How to Prune Cytisus Battandieri
Cytisus battandieri, also known as Pineapple Broom or Argyrocytisus battandieri, is a shrub that produces large yellow flowers in the summer that smell like pineapple. Pruning a Cytisus battandieri will help maintain its shape and encourage new and healthy flowers to bloom every summer. To successfully prune a Cytisus battandieri, you’ll want to focus on removing any dead or disruptive shoots from the shrub. You’ll also want to prune the shrub differently if it’s trained against a wall. By using sharp pruning shears and properly cutting back the shrub, you can help the Cytisus battandieri you’re pruning thrive year after year.
Pruning a Free-Standing Cytisus Battandieri
Wait until after the shrub has finished flowering to prune it.Cytisus battandieri flowers during the summer, usually around mid-summer once it's warmer. Aim to prune the shrub around this time, after all the blooms have faded.
- Pruning a Cytisus battandieri before it’s flowered could cause it to not flower properly.
Remove any diseased shoots from the shrub with pruning shears.Make sure the shears are sharp so you can make clean cuts. Inspect the shoots carefully to see if there’s anything out of place growing on them. If you find a fungus or growth on one of the shoots, use pruning shears to cut it off at the base of the shoot.
- Remember to cut at the base of the shoot and not down by the roots. The base of the shoot is where the shoot branches off from the rest of the shrub.
- Always cut offshoots above any new buds forming at the base of the shoot.
- Honey fungus often affects Cytisus battandieri. Look for gold and brown mushroom caps growing on the shrub.
Cut off any damaged or dead shoots.Damaged or dead shoots will look brown, wilted, and dry. Cut them off at the base of the shoot using the pruning shears.
Remove any unruly or crossing shoots to shape the shrub.If there are any shoots that are longer than the rest and stick out from the shrub, you can cut them back using the pruning shears. Use annual pruning as an opportunity to encourage the shrub to grow into a shape you like. Cytisus battandieri are often shaped to be fuller and rounder.
Add a fresh layer of mulch to the base of the shrub after pruning.Water the soil around the shrub until it is wet, and then spread a layer of mulch that is 2 inches (5 cm) to 3 inches (7.6 cm) thick. Use an organic mulch like wood chippings or compost. Organic mulches add beneficial nutrients to the soil.
- You can find organic mulch at your local gardening center.
Pruning a Wall-Trained Cytisus Battandieri
Avoid pruning a Cytisus battandieri until after it’s flowered.Pruning before flowering can result in the shrub not flowering properly. Cytisus battandieri flower during the summer, so wait until around mid-summer before you prune one, once all of the flowers have faded.

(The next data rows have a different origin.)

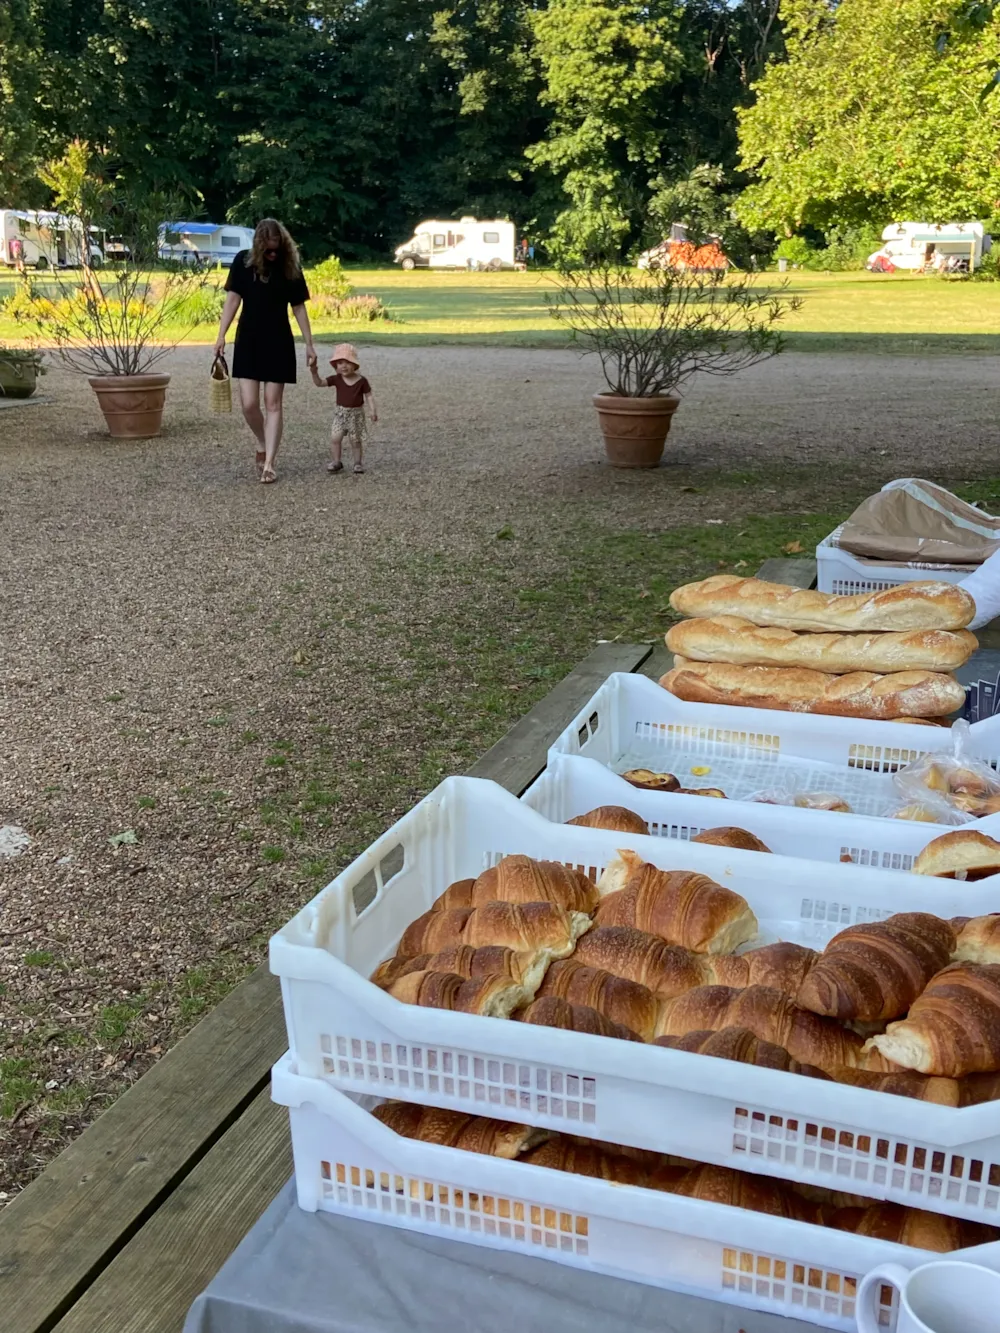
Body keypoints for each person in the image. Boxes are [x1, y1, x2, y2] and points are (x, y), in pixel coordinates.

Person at [213, 218, 316, 484]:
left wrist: (309, 344)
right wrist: (221, 335)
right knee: (248, 404)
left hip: (279, 339)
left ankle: (270, 462)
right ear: (259, 245)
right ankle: (261, 441)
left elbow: (299, 307)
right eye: (269, 250)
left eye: (277, 248)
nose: (273, 254)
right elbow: (233, 299)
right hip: (248, 338)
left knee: (273, 403)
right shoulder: (242, 262)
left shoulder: (289, 266)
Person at [310, 342, 377, 474]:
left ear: (355, 365)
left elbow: (368, 396)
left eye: (347, 362)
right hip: (340, 414)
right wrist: (314, 372)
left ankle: (357, 463)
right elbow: (320, 383)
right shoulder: (337, 379)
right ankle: (336, 461)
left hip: (356, 414)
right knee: (335, 438)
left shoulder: (361, 381)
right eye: (340, 363)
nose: (344, 366)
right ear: (336, 366)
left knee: (355, 440)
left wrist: (372, 410)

Tie in some new growth on the shrub to fill gaps in front of the wall.New growth on the shrub provides an opportunity to improve the appearance of the shrub against the wall, so take advantage of new shoots before you do any pruning. Pull in some of the new shoots and use garden twine to tie them to whatever the shrub is trained to the wall on, whether it’s wiring, a trellis, or a screen.

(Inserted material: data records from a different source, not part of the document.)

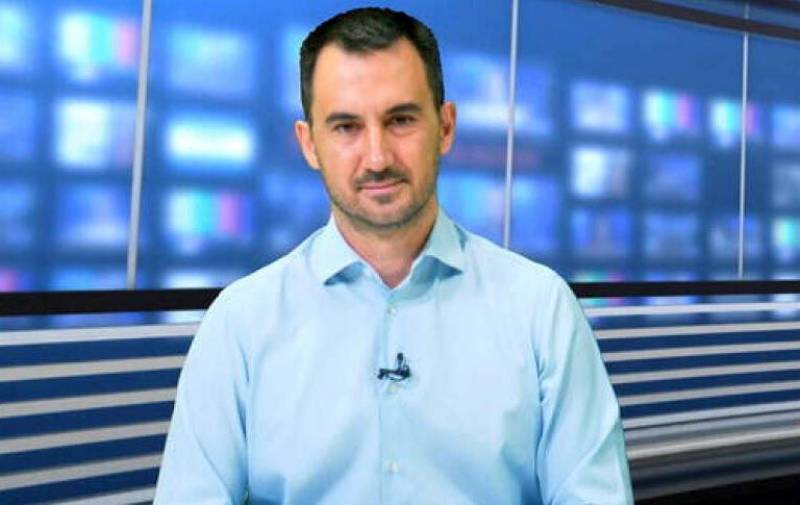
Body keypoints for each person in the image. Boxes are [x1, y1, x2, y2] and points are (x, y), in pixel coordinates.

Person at [155, 7, 633, 504]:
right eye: (346, 127)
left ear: (445, 126)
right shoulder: (241, 323)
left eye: (400, 120)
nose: (378, 158)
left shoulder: (540, 310)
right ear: (309, 144)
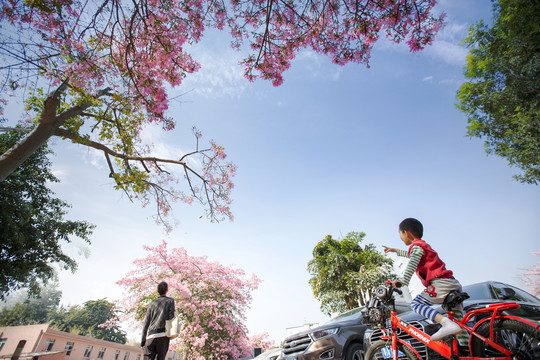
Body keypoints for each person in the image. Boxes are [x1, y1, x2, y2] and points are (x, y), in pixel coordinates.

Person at [383, 218, 463, 341]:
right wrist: (395, 251)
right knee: (458, 325)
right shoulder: (422, 246)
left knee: (416, 304)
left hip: (440, 284)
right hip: (451, 282)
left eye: (400, 234)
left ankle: (445, 323)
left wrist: (402, 281)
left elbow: (412, 263)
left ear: (406, 233)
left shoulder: (416, 247)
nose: (400, 237)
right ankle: (468, 348)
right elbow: (412, 255)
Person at [141, 281, 175, 360]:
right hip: (163, 336)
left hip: (150, 337)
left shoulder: (152, 303)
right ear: (167, 290)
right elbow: (171, 318)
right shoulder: (170, 301)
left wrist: (143, 341)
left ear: (157, 291)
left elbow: (146, 323)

- Be careful not to tie the new growth too tightly to the wall structure or you could damage the shoot.
- The shoots of the shrub should fan outward as they get higher up on the wall structure.
Use pruning shears to cut back any shoots that have grown too long.Look for any shoots that are so long they disrupt the even, shaped appearance of the shrub. Cut them back to match the other shoots.

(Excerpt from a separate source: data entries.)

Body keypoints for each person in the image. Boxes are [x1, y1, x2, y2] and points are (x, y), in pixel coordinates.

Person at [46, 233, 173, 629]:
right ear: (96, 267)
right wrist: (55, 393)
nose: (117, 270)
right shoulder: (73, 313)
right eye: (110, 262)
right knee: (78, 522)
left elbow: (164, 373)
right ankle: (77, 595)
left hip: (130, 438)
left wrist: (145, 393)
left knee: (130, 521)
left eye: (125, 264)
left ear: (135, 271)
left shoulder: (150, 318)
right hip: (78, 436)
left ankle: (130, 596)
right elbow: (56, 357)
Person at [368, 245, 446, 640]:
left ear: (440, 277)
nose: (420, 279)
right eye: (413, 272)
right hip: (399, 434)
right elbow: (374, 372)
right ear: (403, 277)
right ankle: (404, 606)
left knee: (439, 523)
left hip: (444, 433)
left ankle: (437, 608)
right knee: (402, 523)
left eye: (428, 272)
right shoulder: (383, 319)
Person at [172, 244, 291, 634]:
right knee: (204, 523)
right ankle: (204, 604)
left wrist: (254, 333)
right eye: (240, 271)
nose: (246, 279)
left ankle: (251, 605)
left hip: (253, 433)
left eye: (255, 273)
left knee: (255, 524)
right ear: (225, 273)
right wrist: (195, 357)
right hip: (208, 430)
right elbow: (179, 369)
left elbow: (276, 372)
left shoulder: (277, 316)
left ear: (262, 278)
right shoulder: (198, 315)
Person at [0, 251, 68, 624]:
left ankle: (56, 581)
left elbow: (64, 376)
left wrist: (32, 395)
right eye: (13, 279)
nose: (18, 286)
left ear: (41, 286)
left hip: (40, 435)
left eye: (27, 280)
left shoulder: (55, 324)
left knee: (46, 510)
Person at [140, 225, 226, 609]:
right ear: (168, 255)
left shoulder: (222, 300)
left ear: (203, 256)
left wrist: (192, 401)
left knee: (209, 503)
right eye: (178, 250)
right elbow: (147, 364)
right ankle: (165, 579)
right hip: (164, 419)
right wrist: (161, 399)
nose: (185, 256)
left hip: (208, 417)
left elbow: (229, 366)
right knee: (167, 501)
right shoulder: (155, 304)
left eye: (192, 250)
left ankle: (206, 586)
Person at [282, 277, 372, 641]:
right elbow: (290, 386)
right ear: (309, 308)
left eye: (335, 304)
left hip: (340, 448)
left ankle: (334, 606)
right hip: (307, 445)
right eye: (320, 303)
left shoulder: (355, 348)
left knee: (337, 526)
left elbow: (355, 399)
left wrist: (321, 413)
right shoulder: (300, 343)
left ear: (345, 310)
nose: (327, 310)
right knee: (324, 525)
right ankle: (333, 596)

- When cutting back the shoots, cut close to and above a bud, but avoid cutting into the bud itself.
Remove any dead or damaged shoots from the shrub.This includes any shoots that are broken, dried out, or shriveled up. Use the pruning shears to cut them off at the base.
Cut off any shoots that are growing toward the wall.Look through the gap in between the shrub and the wall to check for new shoots growing in the direction of the wall. Clip the wall-facing shoots with the pruning shears.
Lay down a layer of organic mulch at the base of the shrub.First water the shrub until the surrounding soil is wet. Make sure the layer of mulch is between 2 inches (5 cm) and 3 inches (7.6 cm) thick. You can use wood chippings, compost, or another type of organic mulch to add nutrients to the soil.